As a professor I spend a fair amount of time wrangling with references. Because it’s free and reasonably simple, I use BibTeX: an add-on tool for LaTeX that automates the construction of a bibliography by pulling references out of a separate text file, assigning them numbers (or other identifiers), and formatting the entries appropriately.
BibTeX entries are widely available on the web. In principle this is great, but in practice the quality of downloadable BibTeX entries is poor: they contain so many typos, omissions, misclassifications, and other problems that I no longer download them, but rather create a new entry from scratch, perhaps using the existing entry as a rough specification. Even BibTeX entries from the ACM’s Digital Library — a for-pay service provided by the premier professional society for computer science — are not directly usable, basically every one of them requires editing. Over time I’ve come to more and more blame BibTeX for these problems, rather than blaming the people creating the entries. Here are the design points I’d like to see in a bibliography system.
Style neutrality: A bibliography entry should be a collection of factual information about a document. The “bibliography style” — a collection of formatting guidelines specific to a particular journal or similar — should be a separate concern. BibTeX does support bibliography styles but the implementation is incomplete, forcing entries to be tweaked when the style is changed.
Minimal redundancy: Any large BibTeX file contains a substantial amount of redundancy, because BibTeX poorly supports the kind of abstraction that would permit, for example, the common parts of two papers appearing at the same conference to be factored out. Duplication is bad because it consumes time and also makes it basically impossible to avoid inconsistencies.
Standalone entries: I should be able to download a bibliography entry from the net and use it right away. This goal is met by BibTeX but only at the expense of massive redundancy. Meeting both goals at the same time may be tricky. One solution would be to follow an entry’s dependency chain when exporting it, in order to rip a minimal, self-sufficient collection of information out of the database. This seems awkward. A better answer is probably to rely on conventions: if there is a globally recognized name for each conference and journal, a self-sufficient entry can simply refer to it.

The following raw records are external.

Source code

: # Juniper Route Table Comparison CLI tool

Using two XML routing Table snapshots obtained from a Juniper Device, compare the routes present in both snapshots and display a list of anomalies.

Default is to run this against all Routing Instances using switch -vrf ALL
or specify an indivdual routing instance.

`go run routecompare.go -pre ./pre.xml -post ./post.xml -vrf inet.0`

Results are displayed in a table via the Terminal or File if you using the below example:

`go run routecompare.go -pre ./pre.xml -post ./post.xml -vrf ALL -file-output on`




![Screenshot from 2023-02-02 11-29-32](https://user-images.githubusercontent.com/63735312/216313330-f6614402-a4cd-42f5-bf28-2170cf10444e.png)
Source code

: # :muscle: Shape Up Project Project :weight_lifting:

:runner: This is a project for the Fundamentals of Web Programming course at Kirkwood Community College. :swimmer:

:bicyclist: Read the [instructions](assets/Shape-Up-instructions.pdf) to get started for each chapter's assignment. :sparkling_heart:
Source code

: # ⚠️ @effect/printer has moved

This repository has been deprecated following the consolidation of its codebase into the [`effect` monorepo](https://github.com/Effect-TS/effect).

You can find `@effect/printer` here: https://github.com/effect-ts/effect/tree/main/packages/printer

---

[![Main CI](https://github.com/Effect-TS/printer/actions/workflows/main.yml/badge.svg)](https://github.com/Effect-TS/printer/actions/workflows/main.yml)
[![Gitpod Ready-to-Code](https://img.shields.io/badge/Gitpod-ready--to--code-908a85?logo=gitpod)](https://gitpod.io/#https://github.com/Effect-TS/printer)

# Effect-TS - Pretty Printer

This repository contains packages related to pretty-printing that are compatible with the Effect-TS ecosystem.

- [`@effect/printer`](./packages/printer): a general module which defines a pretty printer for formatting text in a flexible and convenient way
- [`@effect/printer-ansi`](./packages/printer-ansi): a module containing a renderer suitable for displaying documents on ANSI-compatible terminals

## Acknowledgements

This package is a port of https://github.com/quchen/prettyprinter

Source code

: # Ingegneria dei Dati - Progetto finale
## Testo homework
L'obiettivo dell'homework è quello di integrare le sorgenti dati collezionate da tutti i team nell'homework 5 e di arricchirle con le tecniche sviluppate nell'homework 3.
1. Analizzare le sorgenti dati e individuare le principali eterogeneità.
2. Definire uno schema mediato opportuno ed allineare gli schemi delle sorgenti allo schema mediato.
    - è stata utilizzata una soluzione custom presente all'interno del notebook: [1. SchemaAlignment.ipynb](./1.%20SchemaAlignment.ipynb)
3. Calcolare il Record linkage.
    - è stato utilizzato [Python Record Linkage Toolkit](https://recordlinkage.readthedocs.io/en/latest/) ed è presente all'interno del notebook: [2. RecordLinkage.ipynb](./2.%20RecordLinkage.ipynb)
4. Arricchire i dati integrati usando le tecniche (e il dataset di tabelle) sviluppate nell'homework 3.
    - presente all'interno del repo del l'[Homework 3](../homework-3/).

Plain-text entries: Putting the bibliography in XML or some random binary format isn’t acceptable; the text-only database format is one of the good things about BibTeX.
Network friendliness: It should be easy to grab bibliography entries from well-known sources on the network, such as arXiv. Assuming that the problem of these entries sucking can be solved, I should not even need a local bibliography file at all.
User friendliness: BibTeX suffers from weak error checking (solved somewhat by add-on tools like bibclean) and formatting difficulties. For example, BibTeX’s propensity for taking capitalized letters from the bib entry and making them lowercase in the output causes numerous bibliographies I read to contain proper nouns that are not capitalized. Messing with BibTeX styles is quite painful.
BibTeX is a decent tool, it just hasn’t aged or scaled well. CrossTeX and BibLaTeX sound nice and solve some of the problems I’ve mentioned here. However, since I have about 37,000 lines of BibTeX sitting around, I’m not interested in migrating to a new system until a clear winner emerges.